On vous décrypte cette tendance chez les promoteurs immobiliers : vendre plus petit, plus loin… mais pas moins cher.

Quand les maisons rétrécissent

Victor Habchy, 33 ans, a monté un concept qui marche : Le Guide Ultime. Ils sont 1,3 million de personnes à avoir suivi sur Instagram ses recommandations d’adresses à Paris et ailleurs. Quand on le contacte, il vient tout juste de revendre ses parts à son associée. Bref, sur le papier, Victor a tout du bon candidat pour acheter un bien immobilier.

Pourtant, la réalité l’a heurtée de plein fouet.

Victor a récemment acheté un appartement de 37 m² à Pantin, qu’il partage aujourd’hui avec son compagnon. À l’origine, leur rêve, c’était Paris. Mais après plus d’un an de recherches infructueuses, le couple était à deux doigts d’abandonner — quitte à ne jamais devenir propriétaires.

“Je ne m’attendais pas à ce que ce soit aussi compliqué. Acheter aujourd’hui, c’est forcément une affaire de compromis, que ce soit sur la surface, sur le DPE ou sur la localisation.”, confie-t-il.

Pourtant, pour Victor, devenir propriétaire a toujours été un objectif de vie, presque un symbole.

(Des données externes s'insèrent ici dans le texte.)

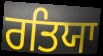
ਰਤਿਯਾ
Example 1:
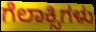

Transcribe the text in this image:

ಗೆಲಾಕ್ಸಿಗಳು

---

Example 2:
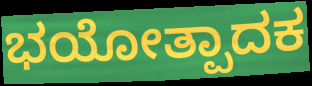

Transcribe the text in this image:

ಭಯೋತ್ಪಾದಕ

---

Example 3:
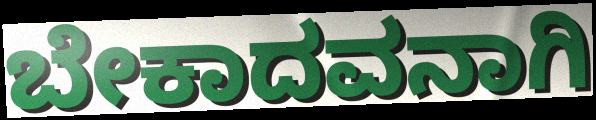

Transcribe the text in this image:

ಬೇಕಾದವನಾಗಿ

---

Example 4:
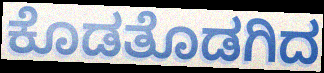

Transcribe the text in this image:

ಕೊಡತೊಡಗಿದ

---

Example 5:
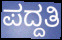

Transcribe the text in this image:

ಪದ್ದತಿ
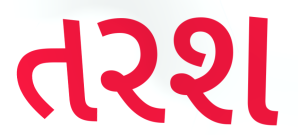
તરશ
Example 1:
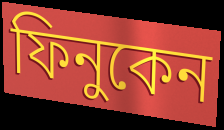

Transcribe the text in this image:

ফিনুকেন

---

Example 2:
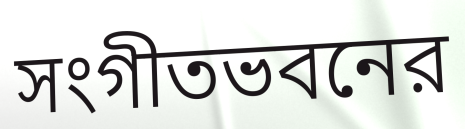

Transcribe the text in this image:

সংগীতভবনের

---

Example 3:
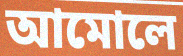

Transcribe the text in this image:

আমোলে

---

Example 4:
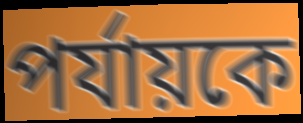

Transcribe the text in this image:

পর্যায়কে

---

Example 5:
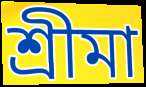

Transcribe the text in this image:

শ্রীমা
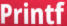
Printf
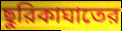
ছুরিকাঘাতের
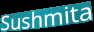
Sushmita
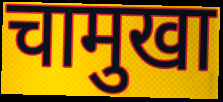
चामुखा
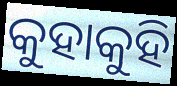
କୁହାକୁହି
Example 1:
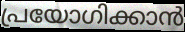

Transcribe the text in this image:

പ്രയോഗിക്കാൻ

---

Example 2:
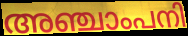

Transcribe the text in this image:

അഞ്ചാംപനി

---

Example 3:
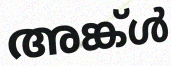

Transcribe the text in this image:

അങ്ക്ൾ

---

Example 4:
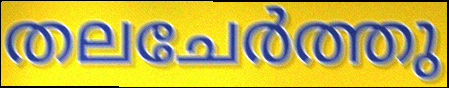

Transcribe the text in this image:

തലചേർത്തു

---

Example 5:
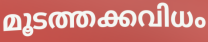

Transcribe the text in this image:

മൂടത്തക്കവിധം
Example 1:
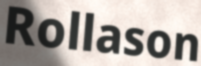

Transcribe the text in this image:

Rollason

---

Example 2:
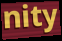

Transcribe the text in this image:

nity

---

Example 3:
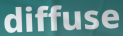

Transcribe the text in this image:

diffuse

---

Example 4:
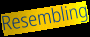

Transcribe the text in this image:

Resembling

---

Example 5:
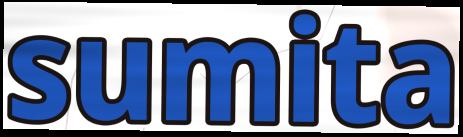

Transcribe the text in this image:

sumita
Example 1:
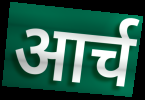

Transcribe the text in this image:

आर्च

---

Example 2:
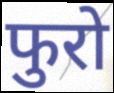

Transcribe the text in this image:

फुरो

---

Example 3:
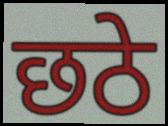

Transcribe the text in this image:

छठे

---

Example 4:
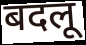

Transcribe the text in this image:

बदलू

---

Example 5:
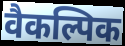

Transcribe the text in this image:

वैकल्पिक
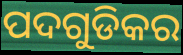
ପଦଗୁଡିକର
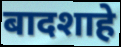
बादशाहे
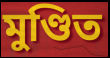
মুণ্ডিত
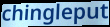
chingleput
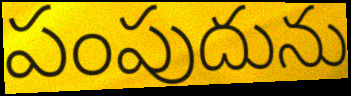
పంపుదును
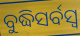
ବୁଦ୍ଧିସର୍ବସ୍ୱ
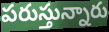
పరుస్తున్నారు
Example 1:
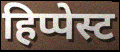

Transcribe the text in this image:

हिप्पेस्ट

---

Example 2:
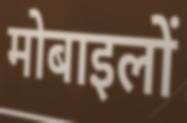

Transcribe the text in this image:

मोबाइलों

“Acheter sa résidence principale, c’est une forme de liberté. D’un coup, ton logement devient vraiment chez toi, tu sors d’un sentiment de précarité. Tu sais que personne ne pourra te mettre dehors”, commente Victor.

Après des dizaines de visites décevantes — entre studios exigus et appartements insalubres — c’est finalement sur Le Bon Coin, presque par hasard, qu’il découvre l’annonce qui changera la donne.

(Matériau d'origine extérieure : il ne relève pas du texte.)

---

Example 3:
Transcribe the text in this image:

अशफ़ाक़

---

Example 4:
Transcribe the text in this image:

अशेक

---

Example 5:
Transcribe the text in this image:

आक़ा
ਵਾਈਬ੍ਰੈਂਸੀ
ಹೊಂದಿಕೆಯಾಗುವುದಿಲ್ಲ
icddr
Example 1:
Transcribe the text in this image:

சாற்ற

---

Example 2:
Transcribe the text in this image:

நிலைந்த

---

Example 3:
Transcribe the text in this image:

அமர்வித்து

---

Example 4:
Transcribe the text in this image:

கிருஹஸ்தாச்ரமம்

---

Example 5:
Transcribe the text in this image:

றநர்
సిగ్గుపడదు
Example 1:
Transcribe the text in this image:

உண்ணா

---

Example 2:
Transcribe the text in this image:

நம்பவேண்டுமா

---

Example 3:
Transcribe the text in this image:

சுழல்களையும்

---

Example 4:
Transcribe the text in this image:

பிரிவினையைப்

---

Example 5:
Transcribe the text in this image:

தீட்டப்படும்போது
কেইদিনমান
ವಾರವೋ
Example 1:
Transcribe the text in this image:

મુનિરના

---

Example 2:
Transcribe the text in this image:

“Je suis tombé dessus un peu par chance. Je l’ai visité le lendemain, mon compagnon a fait une contre-visite dans la foulée, et on a fait une offre avant la fin de la semaine. Deux autres dossiers étaient déjà posés, il fallait aller vite. Oui, c’était plus petit et plus excentré que prévu, mais c’était le seul qui cochait presque toutes les cases.”, décrit Victor.

Aujourd’hui, Victor garde un goût amer de cette “chasse au logement” au prix fort :

“Le logement, c’est un besoin vital. Et pourtant, c’est devenu un produit de consommation comme un autre. Dans un monde dans lequel les écarts de richesse se creusent, c’est un vrai catalyseur d’inégalités.”

“Je ne m’attendais pas à ce que ce soit aussi compliqué."

Malheureusement, le cas de Victor est loin d’être isolé. En France, c’est même devenu la norme : pour faire face à la crise du logement, les promoteurs ont petit à petit rogné sur les mètres carrés.

Résultat : la surface des logements neufs fond discrètement. Dans les zones tendues, les T1 ont perdu entre 5 et 10 % de surface depuis 2021. Ce phénomène, appelé la shrinkflation, s’est même étendu outre-Atlantique.

Aux États-Unis, la taille médiane des logements est passé de 185 m² à 173 m² carrés en 5 ans, tandis que les prix ont bondi de 36% sur la même période.

Du côté des promoteurs, la shrinkflation est présentée comme une réponse d’adaptation face à plusieurs contraintes : la hausse des coûts de construction, la pression foncière dans les zones tendues, mais aussi l’évolution des modes de vie et des structures familiales.

Chez le constructeur Hexaom, par exemple, plus de 30% des clients sont aujourd’hui des personnes seules — souvent issues de familles monoparentales ou de séparations. Autrement dit, si les logements rétrécissent, c’est aussi parce que les ménages se fragmentent.

Les besoins changent, alors l’offre aussi.

La shrinkflation, le symptôme d’un modèle urbain à bout de souffle

Mais réduire la surface de nos logements pour permettre aux propriétaires d’acheter en zones urbaines met surtout en lumière les limites d’un modèle urbain qui s’essouffle.

Dans les grandes villes françaises, comme dans bien d’autres métropoles occidentales, la shrinkflation immobilière révèle une impasse : celle d’un urbanisme compressé, qui tente de faire entrer toujours plus d’habitants dans toujours moins d’espaces.

En diminuant les surfaces, on fragilise la qualité de vie, on raréfie les espaces verts et on accentue la ségrégation démographique. Petits logements pour les jeunes actifs et les ménages modestes ; familles qui fuient dans les quartiers les plus résidentiels ou les banlieues chics.

À long terme, ce modèle peut affaiblir l’attractivité des centres-villes. Là où le logement devrait être un levier de mixité et de vitalité urbaine, la shrinkflation risque de devenir un facteur de déclassement et de décrochage. Une alerte silencieuse, mais sérieuse, sur la nécessité de repenser la densité — non pas en mètres carrés gagnés, mais en qualité de vie partagée.